Source records:
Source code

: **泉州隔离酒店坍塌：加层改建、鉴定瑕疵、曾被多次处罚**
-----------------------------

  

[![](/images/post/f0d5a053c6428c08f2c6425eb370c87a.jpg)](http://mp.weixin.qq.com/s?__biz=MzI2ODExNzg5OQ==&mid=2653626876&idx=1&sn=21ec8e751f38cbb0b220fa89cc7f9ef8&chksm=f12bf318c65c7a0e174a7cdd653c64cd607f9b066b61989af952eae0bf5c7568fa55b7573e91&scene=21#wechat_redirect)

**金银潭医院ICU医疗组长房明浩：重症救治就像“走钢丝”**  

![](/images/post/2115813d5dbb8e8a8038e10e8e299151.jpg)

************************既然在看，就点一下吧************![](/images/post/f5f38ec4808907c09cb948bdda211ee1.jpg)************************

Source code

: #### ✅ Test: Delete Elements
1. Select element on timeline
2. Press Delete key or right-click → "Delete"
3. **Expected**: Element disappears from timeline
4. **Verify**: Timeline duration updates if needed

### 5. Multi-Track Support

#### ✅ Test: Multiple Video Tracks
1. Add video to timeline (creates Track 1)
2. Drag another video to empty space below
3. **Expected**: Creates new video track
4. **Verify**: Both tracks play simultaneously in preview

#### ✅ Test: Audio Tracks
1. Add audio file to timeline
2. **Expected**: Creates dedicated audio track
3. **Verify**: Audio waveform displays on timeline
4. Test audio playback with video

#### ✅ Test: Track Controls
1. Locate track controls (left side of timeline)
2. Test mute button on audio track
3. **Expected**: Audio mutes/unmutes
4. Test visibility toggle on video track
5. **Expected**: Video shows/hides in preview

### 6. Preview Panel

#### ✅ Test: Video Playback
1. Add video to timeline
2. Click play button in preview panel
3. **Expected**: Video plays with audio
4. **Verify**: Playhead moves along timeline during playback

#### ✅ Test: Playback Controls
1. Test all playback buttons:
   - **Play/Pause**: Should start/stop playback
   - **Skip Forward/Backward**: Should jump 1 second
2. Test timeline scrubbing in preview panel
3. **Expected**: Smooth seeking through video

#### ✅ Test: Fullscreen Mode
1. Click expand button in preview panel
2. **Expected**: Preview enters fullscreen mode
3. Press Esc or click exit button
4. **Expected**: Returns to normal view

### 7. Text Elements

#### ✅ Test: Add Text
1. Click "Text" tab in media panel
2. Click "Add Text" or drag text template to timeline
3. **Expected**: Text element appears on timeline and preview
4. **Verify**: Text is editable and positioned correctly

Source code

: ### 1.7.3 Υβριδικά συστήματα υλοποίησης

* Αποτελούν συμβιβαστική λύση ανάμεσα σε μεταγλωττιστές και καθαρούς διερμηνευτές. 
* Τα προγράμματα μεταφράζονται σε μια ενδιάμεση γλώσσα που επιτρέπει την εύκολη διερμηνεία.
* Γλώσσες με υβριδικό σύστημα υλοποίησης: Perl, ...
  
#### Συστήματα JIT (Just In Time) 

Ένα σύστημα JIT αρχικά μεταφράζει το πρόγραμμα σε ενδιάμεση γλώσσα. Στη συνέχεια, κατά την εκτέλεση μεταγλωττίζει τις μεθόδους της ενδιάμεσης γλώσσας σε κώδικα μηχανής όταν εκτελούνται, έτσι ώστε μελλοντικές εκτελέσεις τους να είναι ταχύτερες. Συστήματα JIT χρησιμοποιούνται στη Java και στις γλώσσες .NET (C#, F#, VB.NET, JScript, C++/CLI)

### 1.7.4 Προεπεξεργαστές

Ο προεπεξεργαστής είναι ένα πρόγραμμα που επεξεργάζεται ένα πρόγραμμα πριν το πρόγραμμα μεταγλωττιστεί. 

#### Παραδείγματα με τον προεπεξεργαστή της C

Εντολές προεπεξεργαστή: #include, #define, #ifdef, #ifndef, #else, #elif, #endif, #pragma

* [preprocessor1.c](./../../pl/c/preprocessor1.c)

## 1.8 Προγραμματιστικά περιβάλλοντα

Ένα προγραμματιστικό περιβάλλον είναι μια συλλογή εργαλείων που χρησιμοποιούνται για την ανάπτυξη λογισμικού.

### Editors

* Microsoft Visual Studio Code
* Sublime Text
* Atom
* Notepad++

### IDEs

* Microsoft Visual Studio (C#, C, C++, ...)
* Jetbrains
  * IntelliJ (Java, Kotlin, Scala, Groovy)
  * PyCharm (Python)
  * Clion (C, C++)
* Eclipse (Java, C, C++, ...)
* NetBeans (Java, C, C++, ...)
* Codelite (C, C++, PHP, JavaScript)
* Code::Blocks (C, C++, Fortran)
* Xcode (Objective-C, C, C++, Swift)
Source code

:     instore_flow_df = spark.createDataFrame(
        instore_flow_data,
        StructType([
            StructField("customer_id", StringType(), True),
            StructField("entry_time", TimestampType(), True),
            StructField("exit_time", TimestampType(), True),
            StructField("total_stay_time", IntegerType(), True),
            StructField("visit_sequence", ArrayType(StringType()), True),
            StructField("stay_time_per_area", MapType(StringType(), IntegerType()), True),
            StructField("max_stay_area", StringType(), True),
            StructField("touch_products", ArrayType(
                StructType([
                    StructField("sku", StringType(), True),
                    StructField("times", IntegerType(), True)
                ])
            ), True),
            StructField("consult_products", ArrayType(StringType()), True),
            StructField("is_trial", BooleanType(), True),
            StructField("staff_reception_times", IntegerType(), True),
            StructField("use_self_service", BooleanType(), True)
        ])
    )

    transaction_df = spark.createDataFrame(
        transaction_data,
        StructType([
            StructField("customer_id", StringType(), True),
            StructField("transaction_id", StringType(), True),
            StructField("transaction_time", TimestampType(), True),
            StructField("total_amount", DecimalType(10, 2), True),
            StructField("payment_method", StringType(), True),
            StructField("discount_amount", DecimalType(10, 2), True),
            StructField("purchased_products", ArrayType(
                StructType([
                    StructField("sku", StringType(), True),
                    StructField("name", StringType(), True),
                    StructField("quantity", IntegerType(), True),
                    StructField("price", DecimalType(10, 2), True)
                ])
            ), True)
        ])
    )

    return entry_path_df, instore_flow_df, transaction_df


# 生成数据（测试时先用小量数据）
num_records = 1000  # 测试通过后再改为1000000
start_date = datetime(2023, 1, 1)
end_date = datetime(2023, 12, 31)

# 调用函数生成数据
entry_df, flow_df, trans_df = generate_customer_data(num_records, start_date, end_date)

WHAT THE TASK ASKS: Could you reproduce the source records above, but switch every occurrence of "StringType" to "TextType" and keep everything else the same?

RESPONSE AREA:
Source code

: **泉州隔离酒店坍塌：加层改建、鉴定瑕疵、曾被多次处罚**
-----------------------------

  

[![](/images/post/f0d5a053c6428c08f2c6425eb370c87a.jpg)](http://mp.weixin.qq.com/s?__biz=MzI2ODExNzg5OQ==&mid=2653626876&idx=1&sn=21ec8e751f38cbb0b220fa89cc7f9ef8&chksm=f12bf318c65c7a0e174a7cdd653c64cd607f9b066b61989af952eae0bf5c7568fa55b7573e91&scene=21#wechat_redirect)

**金银潭医院ICU医疗组长房明浩：重症救治就像“走钢丝”**  

![](/images/post/2115813d5dbb8e8a8038e10e8e299151.jpg)

************************既然在看，就点一下吧************![](/images/post/f5f38ec4808907c09cb948bdda211ee1.jpg)************************

Source code

: #### ✅ Test: Delete Elements
1. Select element on timeline
2. Press Delete key or right-click → "Delete"
3. **Expected**: Element disappears from timeline
4. **Verify**: Timeline duration updates if needed

### 5. Multi-Track Support

#### ✅ Test: Multiple Video Tracks
1. Add video to timeline (creates Track 1)
2. Drag another video to empty space below
3. **Expected**: Creates new video track
4. **Verify**: Both tracks play simultaneously in preview

#### ✅ Test: Audio Tracks
1. Add audio file to timeline
2. **Expected**: Creates dedicated audio track
3. **Verify**: Audio waveform displays on timeline
4. Test audio playback with video

#### ✅ Test: Track Controls
1. Locate track controls (left side of timeline)
2. Test mute button on audio track
3. **Expected**: Audio mutes/unmutes
4. Test visibility toggle on video track
5. **Expected**: Video shows/hides in preview

### 6. Preview Panel

#### ✅ Test: Video Playback
1. Add video to timeline
2. Click play button in preview panel
3. **Expected**: Video plays with audio
4. **Verify**: Playhead moves along timeline during playback

#### ✅ Test: Playback Controls
1. Test all playback buttons:
   - **Play/Pause**: Should start/stop playback
   - **Skip Forward/Backward**: Should jump 1 second
2. Test timeline scrubbing in preview panel
3. **Expected**: Smooth seeking through video

#### ✅ Test: Fullscreen Mode
1. Click expand button in preview panel
2. **Expected**: Preview enters fullscreen mode
3. Press Esc or click exit button
4. **Expected**: Returns to normal view

### 7. Text Elements

#### ✅ Test: Add Text
1. Click "Text" tab in media panel
2. Click "Add Text" or drag text template to timeline
3. **Expected**: Text element appears on timeline and preview
4. **Verify**: Text is editable and positioned correctly

Source code

: ### 1.7.3 Υβριδικά συστήματα υλοποίησης

* Αποτελούν συμβιβαστική λύση ανάμεσα σε μεταγλωττιστές και καθαρούς διερμηνευτές. 
* Τα προγράμματα μεταφράζονται σε μια ενδιάμεση γλώσσα που επιτρέπει την εύκολη διερμηνεία.
* Γλώσσες με υβριδικό σύστημα υλοποίησης: Perl, ...
  
#### Συστήματα JIT (Just In Time) 

Ένα σύστημα JIT αρχικά μεταφράζει το πρόγραμμα σε ενδιάμεση γλώσσα. Στη συνέχεια, κατά την εκτέλεση μεταγλωττίζει τις μεθόδους της ενδιάμεσης γλώσσας σε κώδικα μηχανής όταν εκτελούνται, έτσι ώστε μελλοντικές εκτελέσεις τους να είναι ταχύτερες. Συστήματα JIT χρησιμοποιούνται στη Java και στις γλώσσες .NET (C#, F#, VB.NET, JScript, C++/CLI)

### 1.7.4 Προεπεξεργαστές

Ο προεπεξεργαστής είναι ένα πρόγραμμα που επεξεργάζεται ένα πρόγραμμα πριν το πρόγραμμα μεταγλωττιστεί. 

#### Παραδείγματα με τον προεπεξεργαστή της C

Εντολές προεπεξεργαστή: #include, #define, #ifdef, #ifndef, #else, #elif, #endif, #pragma

* [preprocessor1.c](./../../pl/c/preprocessor1.c)

## 1.8 Προγραμματιστικά περιβάλλοντα

Ένα προγραμματιστικό περιβάλλον είναι μια συλλογή εργαλείων που χρησιμοποιούνται για την ανάπτυξη λογισμικού.

### Editors

* Microsoft Visual Studio Code
* Sublime Text
* Atom
* Notepad++

### IDEs

* Microsoft Visual Studio (C#, C, C++, ...)
* Jetbrains
  * IntelliJ (Java, Kotlin, Scala, Groovy)
  * PyCharm (Python)
  * Clion (C, C++)
* Eclipse (Java, C, C++, ...)
* NetBeans (Java, C, C++, ...)
* Codelite (C, C++, PHP, JavaScript)
* Code::Blocks (C, C++, Fortran)
* Xcode (Objective-C, C, C++, Swift)
Source code

:     instore_flow_df = spark.createDataFrame(
        instore_flow_data,
        StructType([
            StructField("customer_id", TextType(), True),
            StructField("entry_time", TimestampType(), True),
            StructField("exit_time", TimestampType(), True),
            StructField("total_stay_time", IntegerType(), True),
            StructField("visit_sequence", ArrayType(TextType()), True),
            StructField("stay_time_per_area", MapType(TextType(), IntegerType()), True),
            StructField("max_stay_area", TextType(), True),
            StructField("touch_products", ArrayType(
                StructType([
                    StructField("sku", TextType(), True),
                    StructField("times", IntegerType(), True)
                ])
            ), True),
            StructField("consult_products", ArrayType(TextType()), True),
            StructField("is_trial", BooleanType(), True),
            StructField("staff_reception_times", IntegerType(), True),
            StructField("use_self_service", BooleanType(), True)
        ])
    )

    transaction_df = spark.createDataFrame(
        transaction_data,
        StructType([
            StructField("customer_id", TextType(), True),
            StructField("transaction_id", TextType(), True),
            StructField("transaction_time", TimestampType(), True),
            StructField("total_amount", DecimalType(10, 2), True),
            StructField("payment_method", TextType(), True),
            StructField("discount_amount", DecimalType(10, 2), True),
            StructField("purchased_products", ArrayType(
                StructType([
                    StructField("sku", TextType(), True),
                    StructField("name", TextType(), True),
                    StructField("quantity", IntegerType(), True),
                    StructField("price", DecimalType(10, 2), True)
                ])
            ), True)
        ])
    )

    return entry_path_df, instore_flow_df, transaction_df


# 生成数据（测试时先用小量数据）
num_records = 1000  # 测试通过后再改为1000000
start_date = datetime(2023, 1, 1)
end_date = datetime(2023, 12, 31)

# 调用函数生成数据
entry_df, flow_df, trans_df = generate_customer_data(num_records, start_date, end_date)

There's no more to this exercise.